I watched the Vyne bird for around 30 minutes. When amongst other waders such as Dunlin, Pec Sand feeds just like them in an active and mobile fashion. But solitary birds are often slow, furtive and inconspicuous, creeping around on flexed legs with the head down and a constant, rapid, vertical picking action. My bird remained alone for most of the time but would also wander amongst the Lapwing that were completely tolerant of it’s presence.

This is a very long distance migrant. The breeding range spans the far-northern Arctic tundra, being spread across Siberia and North America. The greater part of the population winters in South America, largely via a migratory route over the west Atlantic, though a small number of Siberian breeders head to Australia and New Zealand. Adults begin their southward dispersal in June, to be followed by juveniles from early August. Strong westerly winds in September and October bring juveniles regularly to western Europe.

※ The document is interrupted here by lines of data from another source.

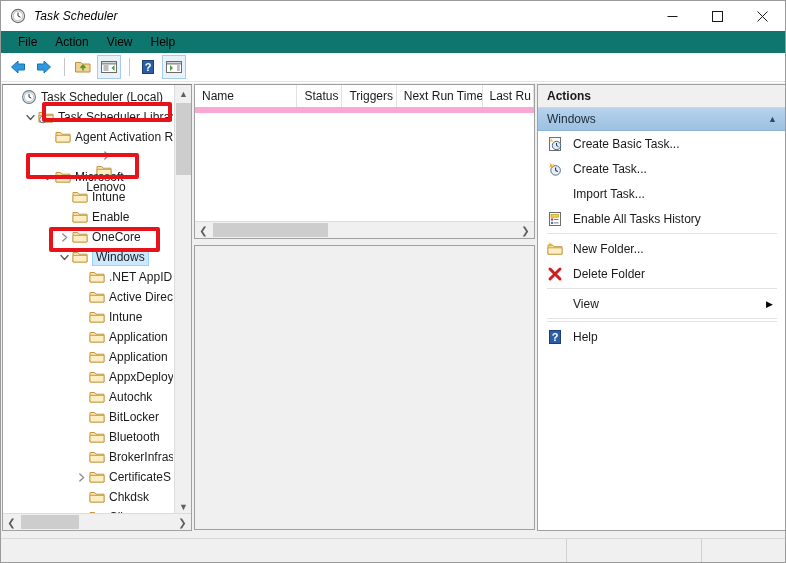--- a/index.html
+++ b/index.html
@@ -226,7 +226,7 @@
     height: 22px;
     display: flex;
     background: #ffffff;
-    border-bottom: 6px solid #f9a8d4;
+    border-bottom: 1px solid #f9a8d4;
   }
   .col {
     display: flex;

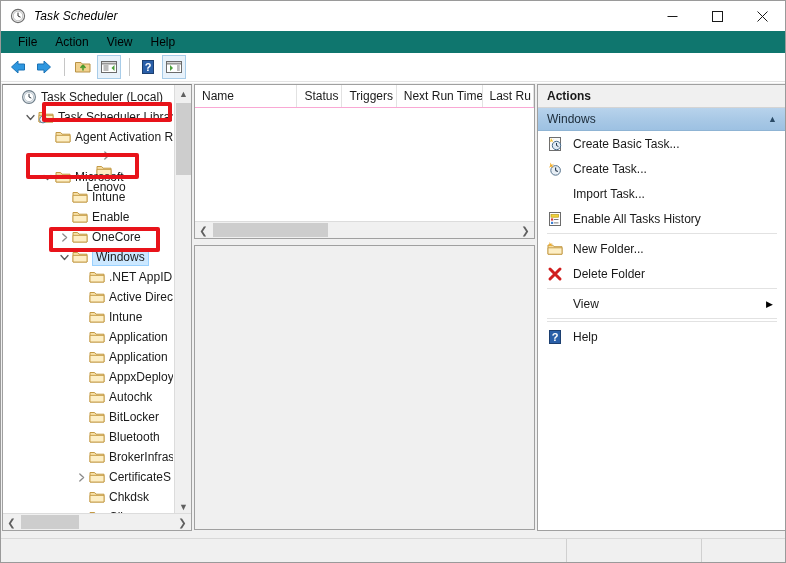--- a/index.html
+++ b/index.html
@@ -264,7 +264,7 @@
 
   
   .actions-pane {
-    width: 249px;
+    width: 223px;
     margin: 1px 1px 16px 2px;
     height: 447px;
     box-sizing: border-box;

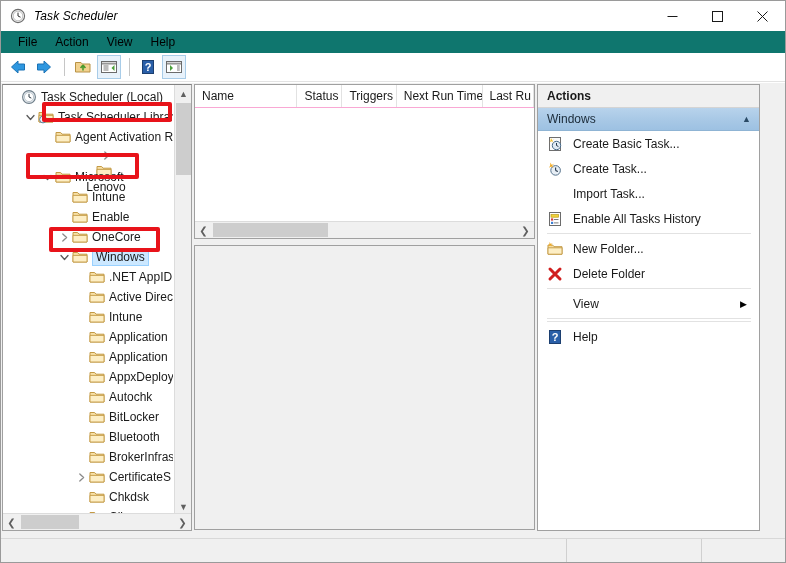--- a/index.html
+++ b/index.html
@@ -296,7 +296,7 @@
     justify-content: space-between;
   }
   .collapse-caret { color: #2a4a66; font-size: 9px; }
-  .action-list { padding-top: 0; }
+  .action-list { padding-top: 18px; }
   .action-item {
     height: 25px;
     display: flex;

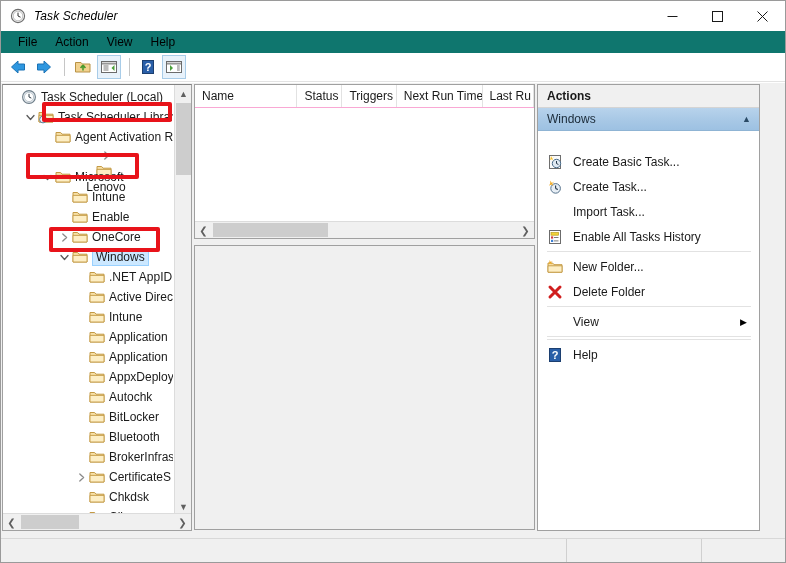--- a/index.html
+++ b/index.html
@@ -551,7 +551,7 @@
                   <path d="M1 3.5 L5.6 3.5 L7 5.2 L15 5.2 L15 13 L1 13 Z" fill="#f7dfa5" stroke="#c49a45" stroke-width="1" stroke-linejoin="round"></path>
                   <path d="M1 6.4 L15 6.4 L15 13 L1 13 Z" fill="#fdeec4" stroke="#c49a45" stroke-width=".9"></path>
                 </svg></span>
-              <span class="tree-label">.NET AppID</span>
+              <span class="tree-label">.NET Office</span>
             </div>
             <div class="tree-row" style="padding-left: 70px;">
               <span class="twisty"></span>

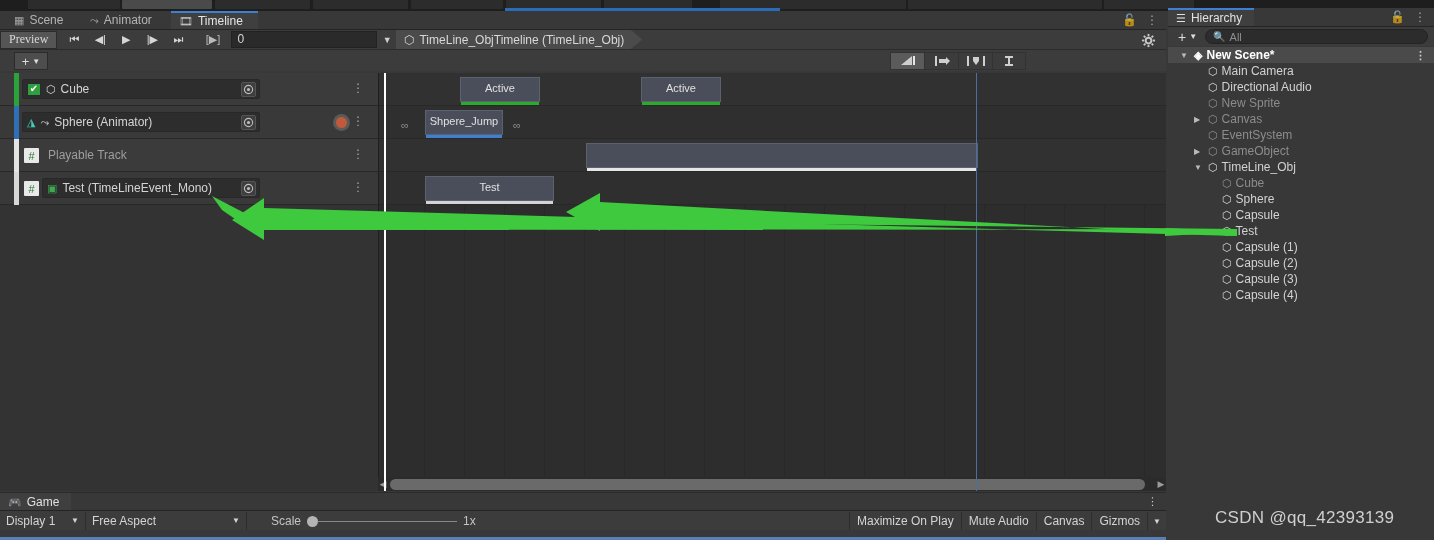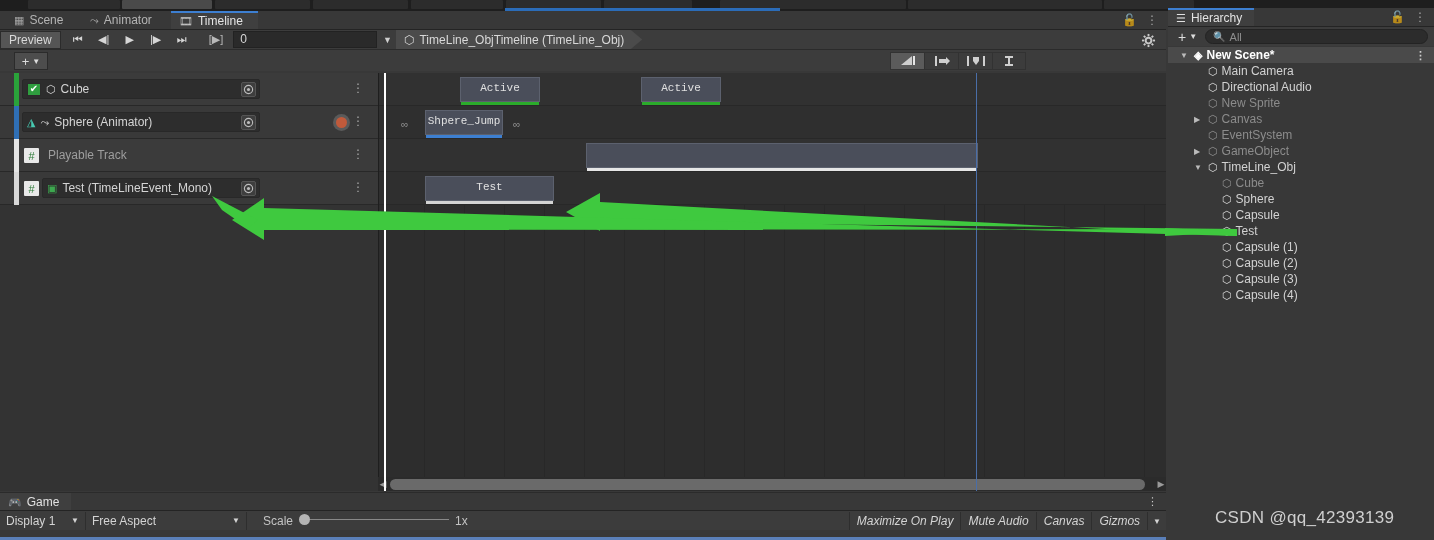--- a/index.html
+++ b/index.html
@@ -37,7 +37,7 @@
           color:#d2d2d2; font-size:11px; display:flex; align-items:center; justify-content:center; }
   .tbtn:last-child { border-right:1px solid #2e2e2e; }
   .preview { height:18px; padding:0 8px; background:#555; border:1px solid #2b2b2b; color:#d8d8d8;
-             display:flex; align-items:center; font-size:12px; }
+             display:flex; align-items:center; font-size:12px;font-family:Liberation Serif, serif; }
   .transport { display:flex; margin-left:4px; }
   .transport .tbtn { background:#3c3c3c; border:none; width:26px; color:#d6d6d6; font-size:11px; }
   .playrange { margin-left:8px; width:28px; text-align:center; color:#b9b9b9; font-size:11px; }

Today’s bird seems settled at the site, and why shouldn’t it be given the habitat? Getting pictures of it was pretty much out of the question, given the distance and I was also looking into the sun. Indeed no pictures of this particular individual have appeared on RBA so far. For their gallery of Pec Sand at other British sites this autumn see here.

The exercise desribed here has been a good education on the species and I would now expect to identify Pectoral Sandpiper at once should I see more of them in the future. My previous experiences were at Keyhaven, Hants (Aug 1997); and Eton Wick, Berks (Sep 2012).